Allocative and productive inefficiency

Monopolies are both allocatively and productively inefficient, in comparison to a situation under perfect competition, since the firm is not operating at its lowest point on the ATC curve nor where MC=P.

– Allocative efficiency occurs where MC=P

– Productive efficiency occurs where MC=ATC

This hence means that the firm is not making optimal use of its resources, this therefore means that monopolies are undesirable since they are not statically efficient.

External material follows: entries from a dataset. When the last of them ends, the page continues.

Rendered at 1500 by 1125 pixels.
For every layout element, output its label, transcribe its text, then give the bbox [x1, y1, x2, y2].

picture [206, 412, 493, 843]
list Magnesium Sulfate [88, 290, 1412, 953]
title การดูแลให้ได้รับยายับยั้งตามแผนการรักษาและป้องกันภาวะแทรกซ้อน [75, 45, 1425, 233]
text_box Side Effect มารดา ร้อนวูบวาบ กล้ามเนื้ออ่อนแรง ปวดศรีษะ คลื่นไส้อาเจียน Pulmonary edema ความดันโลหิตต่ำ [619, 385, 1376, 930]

Too much monopoly power may be considered to be undesirable since it can ‘kill the goose which lay the golden egg’ and prevent new innovative ideas surviving due to firms operating with high research and development costs alongside dominant advertising.
Allocative efficiency
Activation efficiency means that managers throughout the economy use the most effective resources to match customer preferences. the allocative efficiency represents the benefit decided from the consuming of a good or a service with relationships to a definite level of price. Therefore, both producers and consumers benefit., Price must equal marginal cost in every market.
For the whole economy to be allocatively efficient, price must equal marginal cost in every market. However, it is unlikely that a monopoly seeking profit maximisation would be allocatively efficient. A monopoly tends to restrict output below the market equilibrium to force up the prices.
This represents the allocated efficiency, which suggests that the availability of cars is based on the limited resources of car retailers, who know what will sell the most. So, they provide what consumers need to sell more cars and realize a higher profit.
Productive efficiency
Productive efficiency is associated with the production of goods and services with the optimal combination of inputs to maximize productivity output for minimum costs.
This can be achieved only if the firm uses available methods and factors of production at the lowest possible cost per unit of output. As Lipsey (1992) argues that, in the context of the industry, the interpretation of production efficiency is that firms operate in such a way that costs are minimized.
Under monopoly conditions, unlike perfect competition, there are no competitive forces that could make a firm hold costs down to a minimum.
X-efficiency
In addition, a monopoly may have less incentive to reduce costs due to lack of competition. Consequently, it will also be X-inefficient, that the monopoly cost curves will be higher than they would be if there were more competitive pressures. Similarly, a monopoly, creating super-profitable profits, in fact may not have incentives for innovation and the provision of quality services due to the inelasticity of demand for the consumer. So, a monopoly cannot be considered desirable, since economist Harvey Leibenstein suggested that a nationalized monopoly could take more care of the political consequences of a reduction in the number of people, rather than get rid of its surpluses in order to minimize costs.
This means that the LRAC monopoly is above what would be technically possible, so the resources are wasted.